With a young and hard working crew, Baldwin was able to whip up a formidable unit that passed the test with flying colors even in such a prestigious international cage tournament as the Jones Cup. Ateneo scored wins over Chinese-Taipei White (87-64), Japan-B (80-74), Indonesia (89-78), Lithuania-LSU (98-65) and Chinese-Taipei Blue (77-76). The Blue Eagles gave themselves a chance for a podium finish with the humongous upset 77-76 victory against the Taiwanese National Team after a booming triple from Matt Nieto in the last three seconds of the game. Baldwin designed a perfect play that set-up that three-point shot, and Nieto delivered the stone-cold dagger right into the hearts of the boisterous Taipei crowd.

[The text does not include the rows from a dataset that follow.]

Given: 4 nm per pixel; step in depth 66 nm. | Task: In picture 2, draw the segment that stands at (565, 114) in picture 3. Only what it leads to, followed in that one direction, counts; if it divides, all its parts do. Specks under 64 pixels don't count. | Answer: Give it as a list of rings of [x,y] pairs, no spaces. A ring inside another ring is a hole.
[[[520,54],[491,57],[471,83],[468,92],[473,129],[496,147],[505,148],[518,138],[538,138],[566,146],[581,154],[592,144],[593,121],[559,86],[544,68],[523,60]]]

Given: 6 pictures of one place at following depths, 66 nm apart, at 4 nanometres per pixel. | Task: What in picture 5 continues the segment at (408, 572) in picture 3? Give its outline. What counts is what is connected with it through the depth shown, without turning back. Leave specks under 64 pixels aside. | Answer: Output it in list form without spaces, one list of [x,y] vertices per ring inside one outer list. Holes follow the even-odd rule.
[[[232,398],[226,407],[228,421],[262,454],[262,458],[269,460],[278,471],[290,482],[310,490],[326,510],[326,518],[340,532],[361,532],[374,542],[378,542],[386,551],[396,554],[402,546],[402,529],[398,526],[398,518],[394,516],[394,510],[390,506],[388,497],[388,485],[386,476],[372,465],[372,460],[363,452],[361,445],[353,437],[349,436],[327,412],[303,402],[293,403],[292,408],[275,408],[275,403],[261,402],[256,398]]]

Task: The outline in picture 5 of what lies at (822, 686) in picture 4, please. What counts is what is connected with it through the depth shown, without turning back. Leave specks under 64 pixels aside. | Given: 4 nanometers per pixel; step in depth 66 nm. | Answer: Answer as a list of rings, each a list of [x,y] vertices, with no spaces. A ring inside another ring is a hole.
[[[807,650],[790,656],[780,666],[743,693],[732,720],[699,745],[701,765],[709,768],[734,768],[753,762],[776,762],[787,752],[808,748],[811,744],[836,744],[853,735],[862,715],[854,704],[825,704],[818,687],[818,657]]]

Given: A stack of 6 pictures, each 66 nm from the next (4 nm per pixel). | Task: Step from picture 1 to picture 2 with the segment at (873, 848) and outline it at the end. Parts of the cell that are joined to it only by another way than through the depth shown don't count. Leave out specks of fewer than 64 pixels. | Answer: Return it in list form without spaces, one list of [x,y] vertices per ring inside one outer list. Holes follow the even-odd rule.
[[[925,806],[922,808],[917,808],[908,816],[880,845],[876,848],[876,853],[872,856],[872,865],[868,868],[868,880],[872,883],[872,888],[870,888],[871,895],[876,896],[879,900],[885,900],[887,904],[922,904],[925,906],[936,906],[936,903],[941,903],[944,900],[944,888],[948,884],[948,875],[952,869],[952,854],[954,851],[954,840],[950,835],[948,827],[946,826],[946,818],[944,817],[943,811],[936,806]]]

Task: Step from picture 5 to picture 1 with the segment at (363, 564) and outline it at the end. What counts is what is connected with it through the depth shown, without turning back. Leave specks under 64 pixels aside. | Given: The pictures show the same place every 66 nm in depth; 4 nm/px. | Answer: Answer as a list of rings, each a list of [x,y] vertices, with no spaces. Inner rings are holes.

New African recruit Ange Kouame of the Ivory Coast was the tournament’s second best rebounder with 10.8 boards per game. The 7’0” center is without a doubt the big difference in this current Blue Eagle band compared to last year’s roster. Kouame is much more skilled, athletic and agile than former foreign-recruit Chibuze Ikeh. He can also bring down the ball with ease and shoot from long-distance. So impressive was Kouame in both the Fil Oil Cup and Jones Cup that the Samahang Basketbol ng Pilipinas is now considering him as a potential future naturalized import for Gilas. If Kouame is cleared to play in this year’s Universities Athletics Association of the Philippines (UAAP), the Blue Eagles will be tough to beat. With Kouame, Ateneo is a complete team because it doesn’t have a very tall local line-up. But what the Eagles have are distinguished discipline, smart offense, no non-sense defense, tenacious fighting heart and a genius bench tactician. They operate on a starless system that thrives on total team effort.

So kudos to the mighty Blue and White—Coach Tab, Manager Epok, Ma’am Debbie, deputies Sandy, Gene, Gabby, Yuri, Ford and Jon, and players Thirdy, Isaac, Matt, Mike, Ange, Anton, Tyler, Aaron, Jolo, Patrick, Gian, Jawuan, Chew, BJ and William.